AIM 1
In the blockchain passage, why does each block header contain a hash of the previous block header? Answer in one to three sentences.

TEXT PASSAGE
* Start *

A blockchain is a peer-to-peer, electronic ledger which is implemented using a computer-based decentralised, distributed system. The blockchain is made up of blocks which in turn are made up of transactions. Each transaction is a data structure that encodes, among other possible information, the transfer of control of a digital asset between participants in the blockchain system and includes at least one input and at least one output. Each block header contains a summary of the block's contents, such as in the form of a Merkle root, and each block header contains a hash of the previous block header so that blocks become chained together to create a permanent, unalterable record of all transactions which have been written to the blockchain since its inception. Transactions contain small programs known as scripts embedded into their inputs and outputs, which specify how and by whom the outputs of the transactions can be accessed. On the Bitcoin platform, these scripts are written using a stack-based scripting language.

The blockchain is implemented over a network of nodes. Each node is a computing device with network connectivity and executing software that carries out the applicable blockchain protocol. Nodes validate transactions and propagate them to other nodes in the network. Specialized network nodes, termed “mining nodes” or “miners”, collect a set of unconfirmed transactions, i.e. pending transactions, into a block and attempt to “mine” the block. Mining, in these examples, refers to solving a proof-of-work (POW) before any other miner in the network succeeds in solving a proof-of-work for their respective block. In the Bitcoin example, a POW involves hashing a block header containing a nonce until the result is below a threshold value set by a difficultly parameter. The nonce is repeated incremented and the hashing repeated until the result is below the threshold value or until the miner receives notice that another miner has succeeded. Variations in mining process will be familiar to those ordinarily skilled in the art.

Among the various things that are checked when validating a transaction, a node determines whether the inputs to a transaction are valid. In particular, the node evaluates whether the unlocking script evaluates as true and determines whether the input references an “unspent transaction output” (UTXO) from an earlier transaction. Some nodes may maintain a running list or pool of UTXO to enable fast determination of whether a referenced transaction output is in the UTXO or not. The list or pool of UTXO may be referred to as an “unspent transaction output set”. The blockchain network is configured to update and maintain the unspent transaction output set so as to prevent double-spending attacks. A transaction may be identified by its unique transaction identifier, TxID, which in some implementations is a hash of the transaction. Some transactions may have more than one output, so a unique transaction output (i.e. an outpoint) may be identified by the TxID and an index, where the index point to one of the outputs in the ordered set of outputs from the transaction. If the transaction output is present in the UTXO pool or set, then the output of that transaction is “unspent” and available to serve as an input.

The unlocking script for a transaction outpoint defines how “control” over that output is to be proven in order to be exercised. In many cases, the address associated with a transaction output is a hash of a public key. To prove control over that output, an unlocking script often requires the public key and a digital signature generated using the corresponding private key. In this manner, the node that controls the private key is able to control when and how the transaction output is used in any subsequent input. As will be discussed further below, this has the corollary that when a transaction input corresponding to a particular public key includes a digital signature generated using the corresponding private key, then the entity associated with that particular public key is effectively signing or certifying the transaction contents.

* End *

GIVEN RECORDS
* Start *

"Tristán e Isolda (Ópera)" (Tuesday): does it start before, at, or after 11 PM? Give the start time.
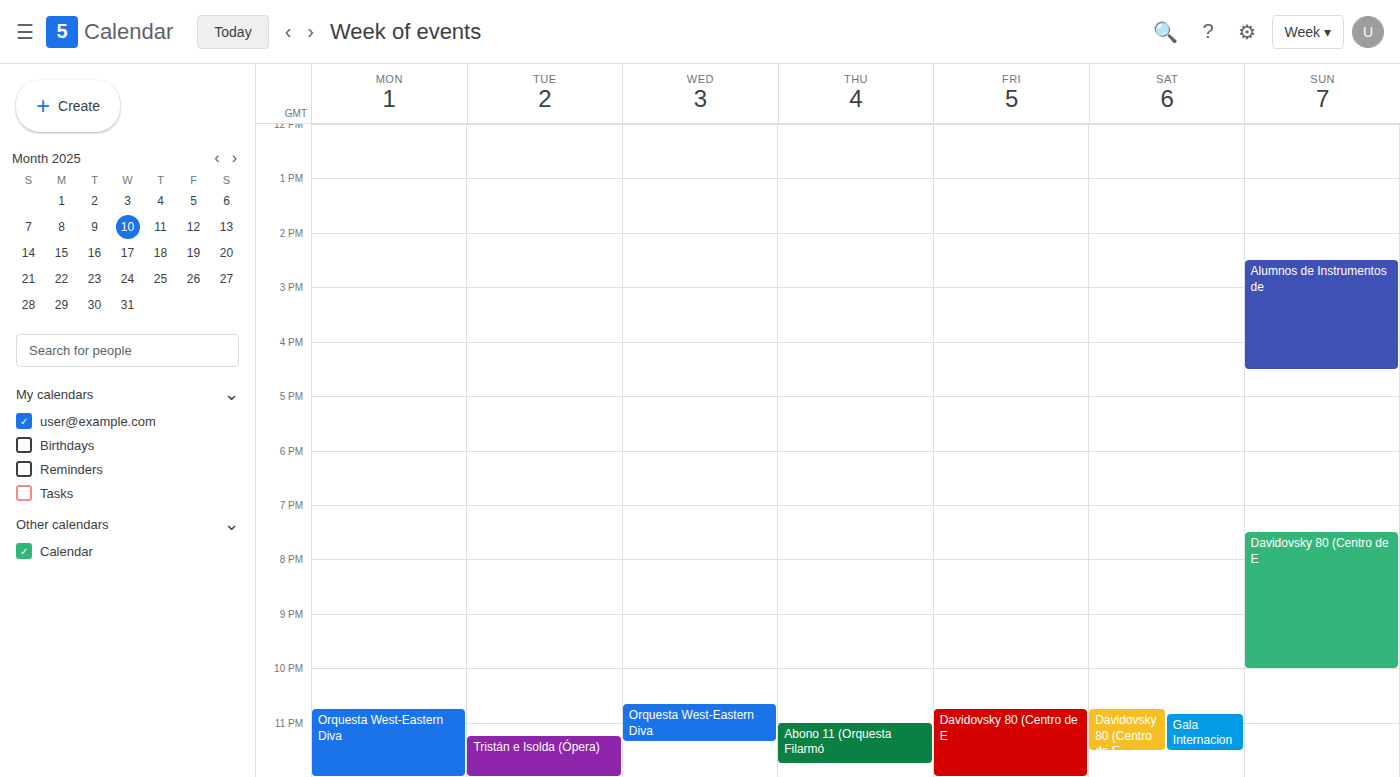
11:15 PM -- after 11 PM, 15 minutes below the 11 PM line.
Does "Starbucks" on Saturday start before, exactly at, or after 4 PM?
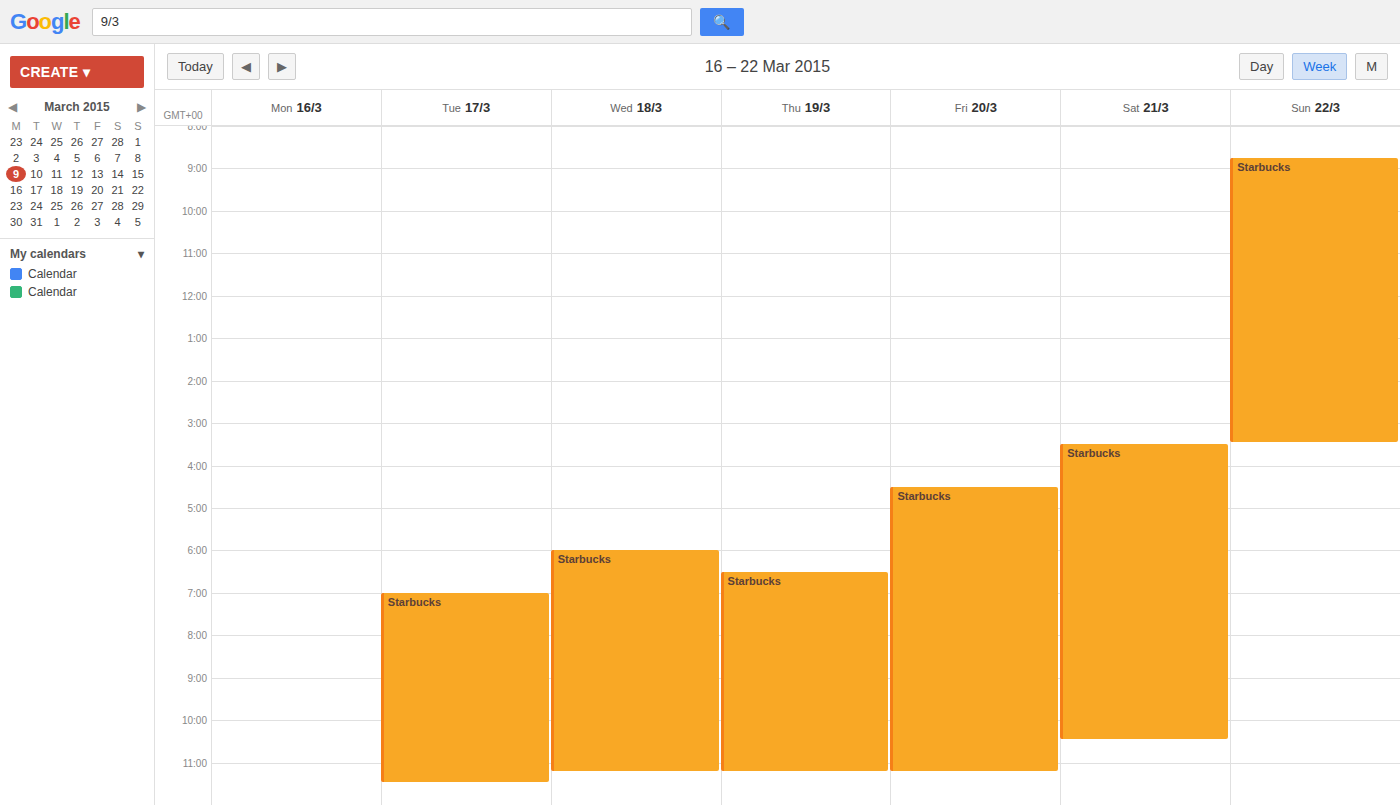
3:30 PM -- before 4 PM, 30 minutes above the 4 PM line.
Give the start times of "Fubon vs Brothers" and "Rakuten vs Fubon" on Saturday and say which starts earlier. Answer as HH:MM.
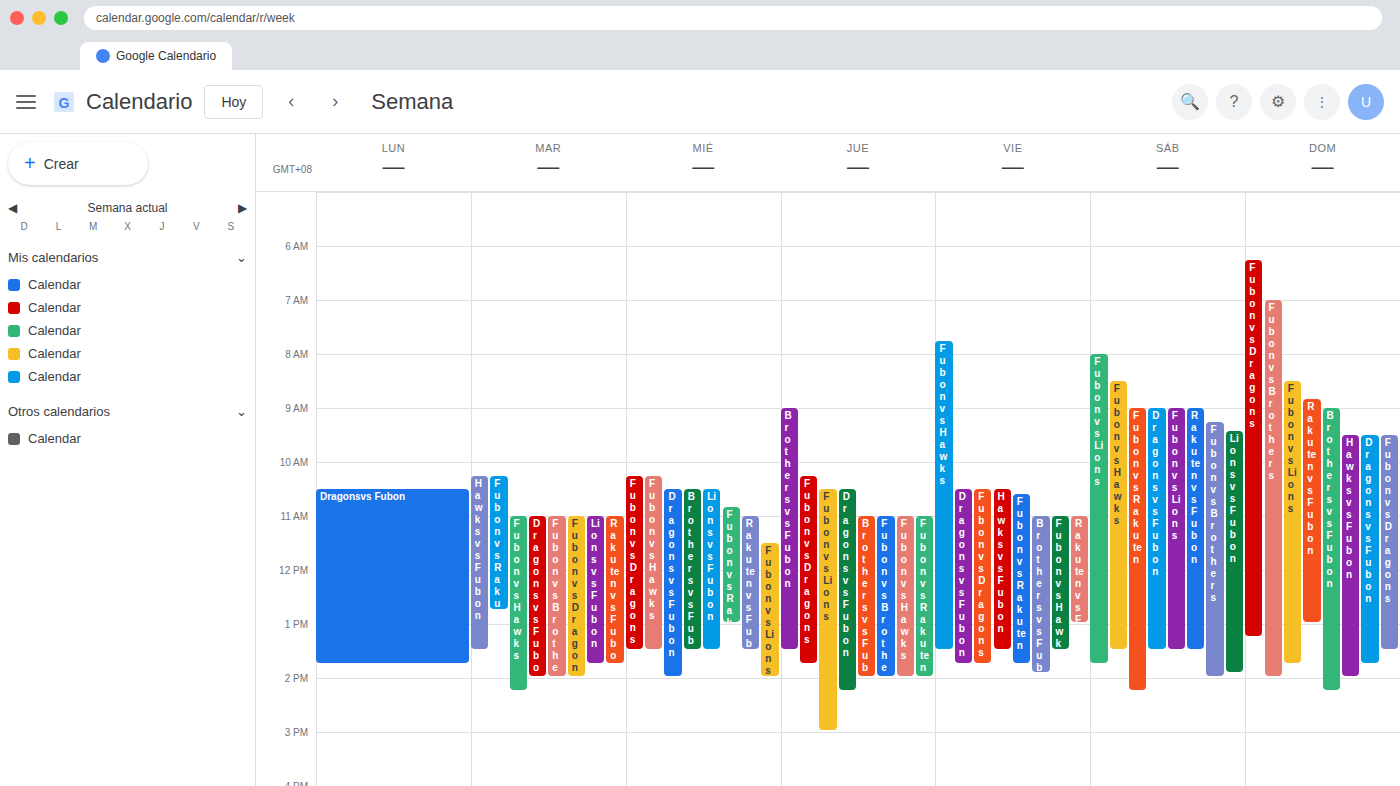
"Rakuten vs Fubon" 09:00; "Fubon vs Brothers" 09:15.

* End *
* Start *

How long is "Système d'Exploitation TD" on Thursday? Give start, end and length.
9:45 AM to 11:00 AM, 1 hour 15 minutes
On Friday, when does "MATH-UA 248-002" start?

* End *
* Start *

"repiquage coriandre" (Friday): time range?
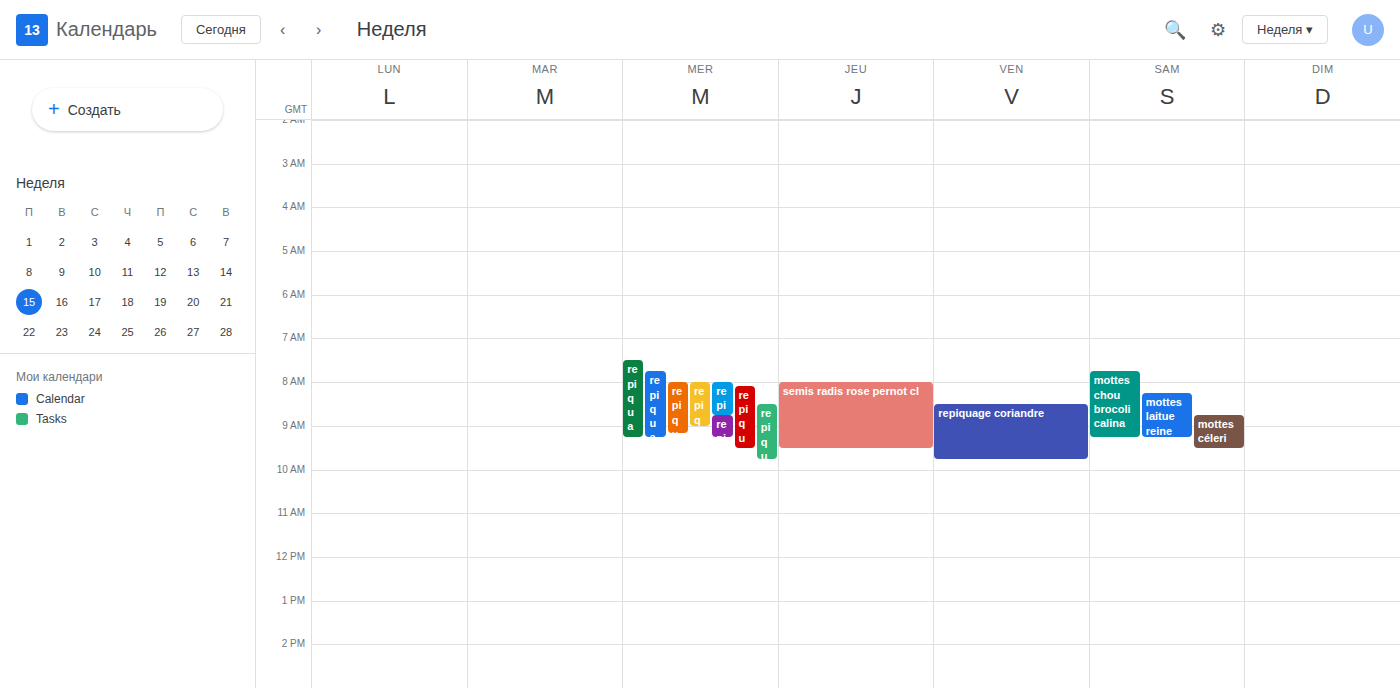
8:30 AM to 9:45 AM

* End *

AIM 2
Please copy, word for word, the stretch of the listing from the line that contains "How long is" through the line that contains "On Friday, when".

FULL RESPONSE 1
Each block header contains a hash of the previous block header so that the blocks become chained together. This creates a permanent, unalterable record of all transactions written to the blockchain since its inception.

FULL RESPONSE 2
How long is "Système d'Exploitation TD" on Thursday? Give start, end and length.
9:45 AM to 11:00 AM, 1 hour 15 minutes
On Friday, when does "MATH-UA 248-002" start?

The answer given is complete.